The other option is the trick shot, which is activated with a flick of the right stick, sending your character leaping, sliding or spinning across the court a set distance – roughly 2/3rds the width of the court – to let you return the shot with ease. This is probably the most overpowered ability here, nullifying good strategic play from your opponent, but its real purpose is to try and fill the energy gauge more quickly. However, there’s a little risk-reward balance to this. Get the timing right and it jumps up a great deal, but get the timing wrong and you will actually lose energy.

On the whole, all of these abilities are balanced against each other, but they still lead to a very sensationalised video game. Perhaps the charge up time is just a bit too short, but it feels like you’ll see a near endless string of trick shots, zone shots and more, once players have got a handle on how it all fits together. It’s a good thing that the game does still include that classic mode.

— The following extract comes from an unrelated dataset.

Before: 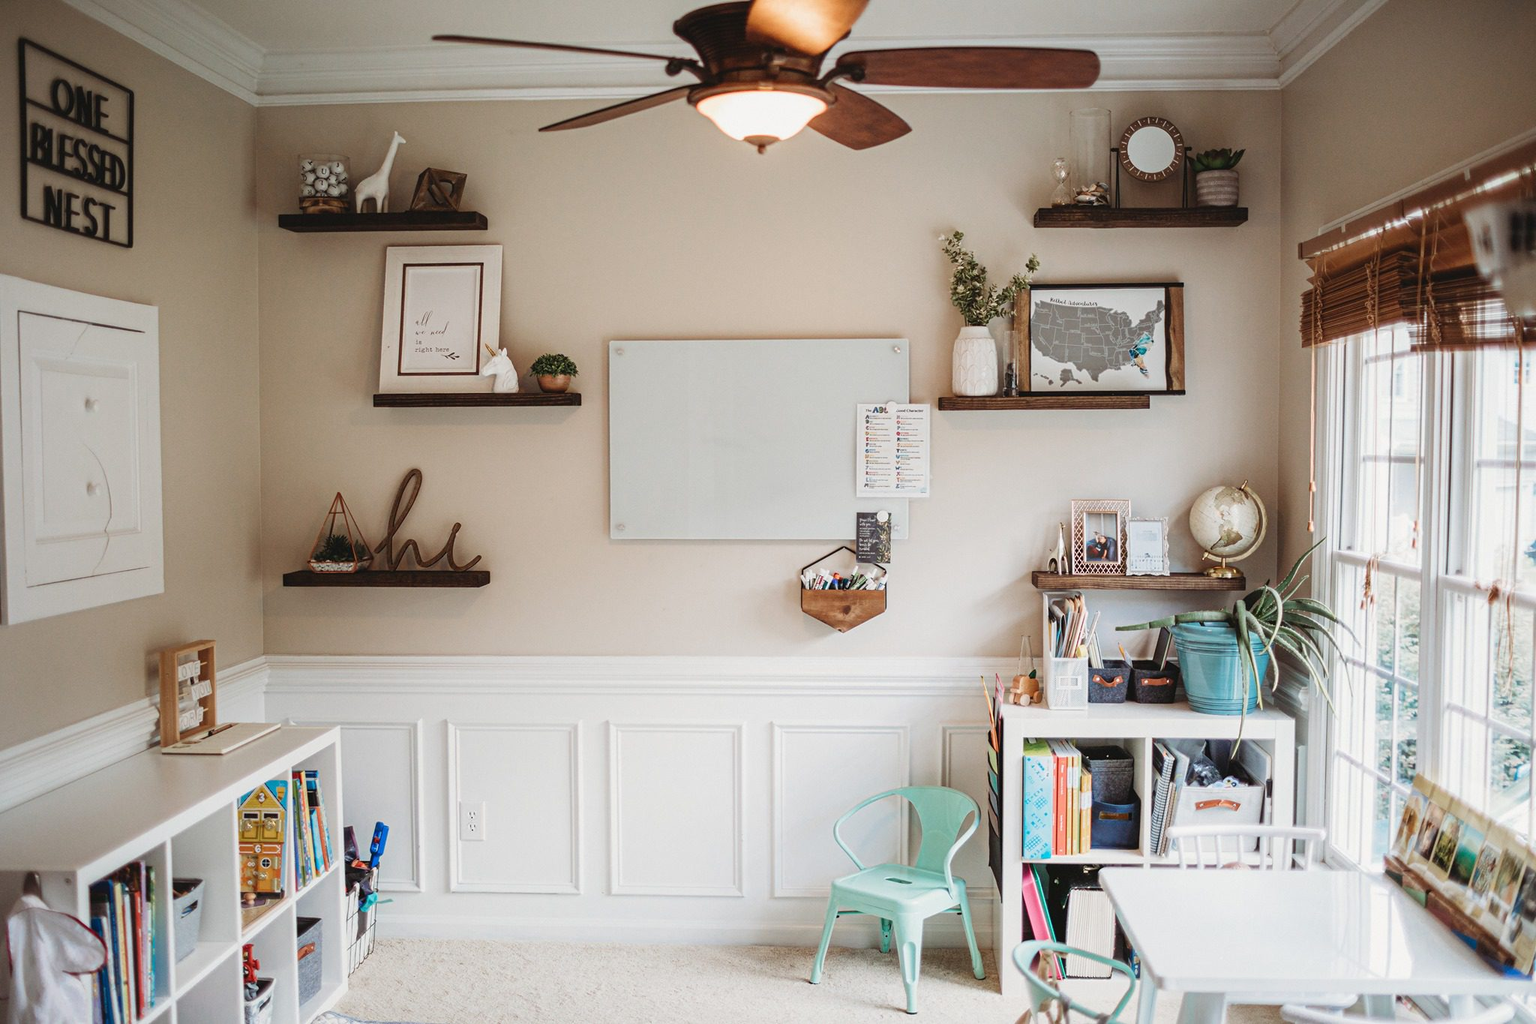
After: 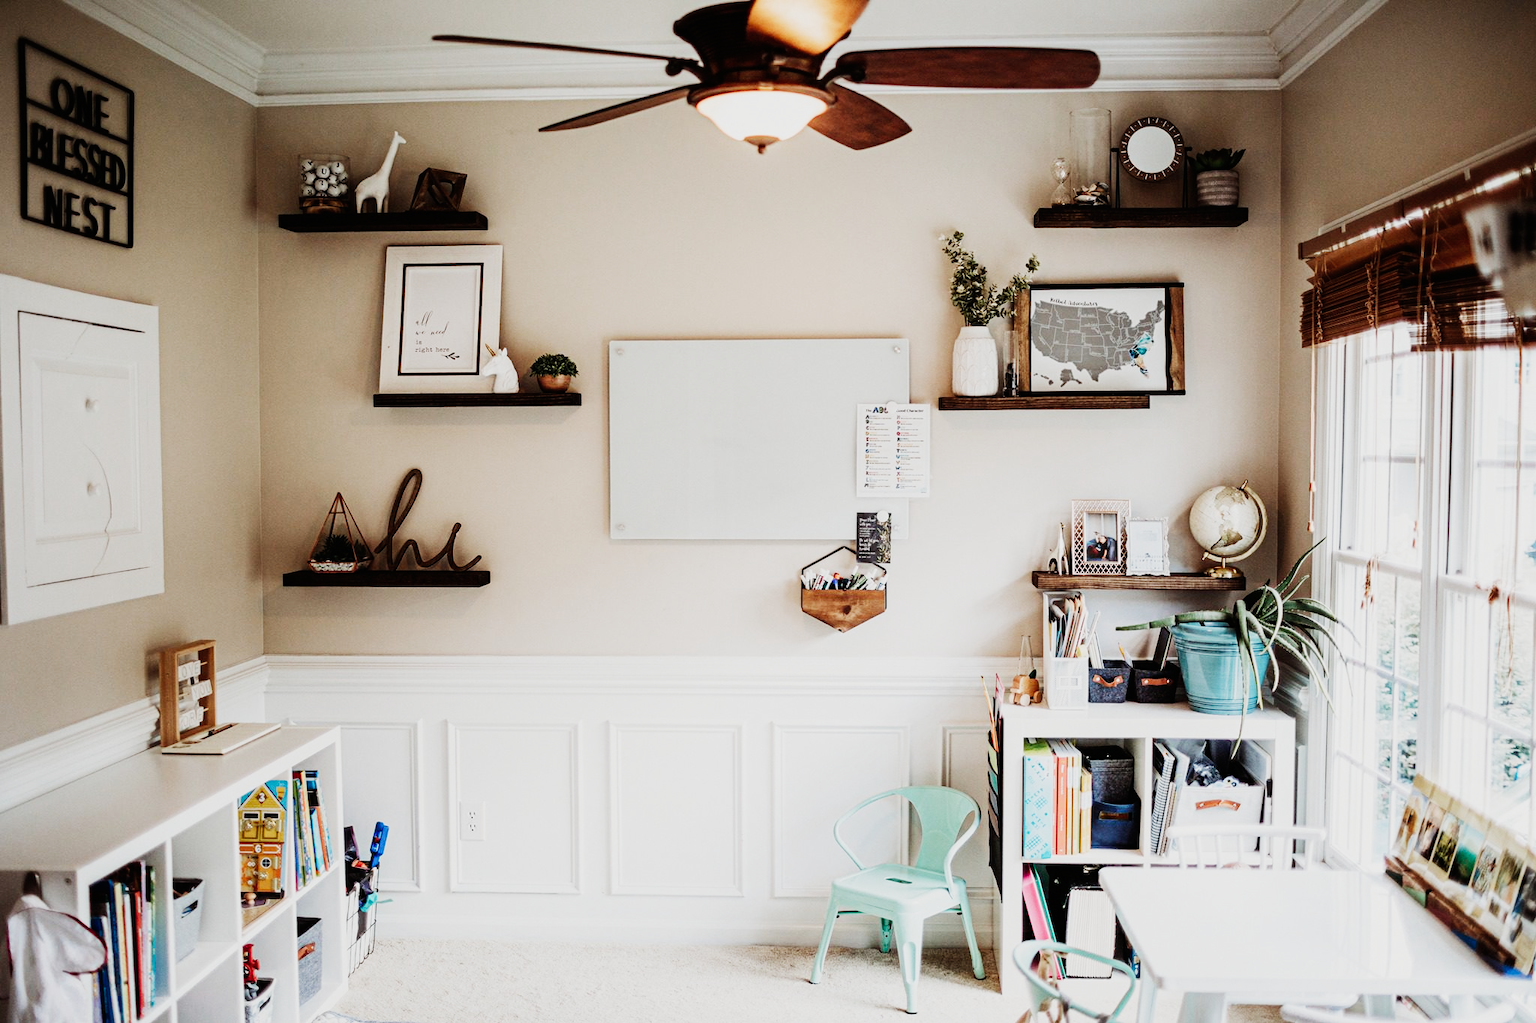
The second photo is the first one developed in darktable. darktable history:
sigmoid: contrast 1.8, skew -0.2, preserve hue 0%, red attenuation 0.1, red rotation 0.035, green attenuation 0.1, green rotation -0.017, blue attenuation 0.15, blue rotation -0.052, base primaries Rec2020
tone equalizer: -8 EV -0.417 EV, -7 EV -0.389 EV, -6 EV -0.333 EV, -5 EV -0.222 EV, -3 EV 0.222 EV, -2 EV 0.333 EV, -1 EV 0.389 EV, +0 EV 0.417 EV, edges refinement/feathering 500, mask exposure compensation -1.57 EV, preserve details no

Another returning classic is a story mode, which sends Mario off on a quest to rescue Luigi from something that looks suspiciously like if a tennis racket and the Infinity Gauntlet had a baby. Instead of doing You Know What, it’s capable of controlling people, with good old Wario and Waluigi easily swayed to its will, using them as pawns to try and find the five power stones that will restore it to full power.

Really, it’s just a fun excuse to get Mario kitted out in tennis gear and going on a tennis-themed adventure. The first couple of levels run you through the basics of the above (a useful recap, especially if you’re used to slightly different mechanics from previous games), before heading into the Piranha Planet Forest and taking on a mixture of tennis battles and mini-games all of which put a neat spin on the basic tennis game.

It could be a tennis match against Donkey Kong where some parts of the net have been replaced by pipes that can sprout piranha plants, it could be a mini-game where you need to knock incoming balls back at the piranha plants that shoot them, even a boss fight with Petey Piranha, where you’re returning balls, trying to dodge incoming tornados and then trying to hit a charge shot at his weak spot. One thing’s for sure, they’re a great way to try to master the timing needed for special shots and abilities and should give you a step up when you head to regular matches against others.

I definitely feel that the game is at its best when played head to head, and I’m looking forward to the online test tournament which is coming later this week. Certainly four person local play for a spot of doubles is a lot of fun and can result in some really tense points and tactical play, as you share the energy gauge between your side and have to figure out when best to use it. It’s nice and flexible as well, so that the ad hoc multiplayer lobby allowed us to have two players per console.

I’ve got big hopes for Mario Tennis Aces, giving us a dose of fun and light tennis that’s been missing for far too long. Its gameplay gimmicks are powerful, but bounce off each other in a way that adds additional strategy and skill requirements for victory.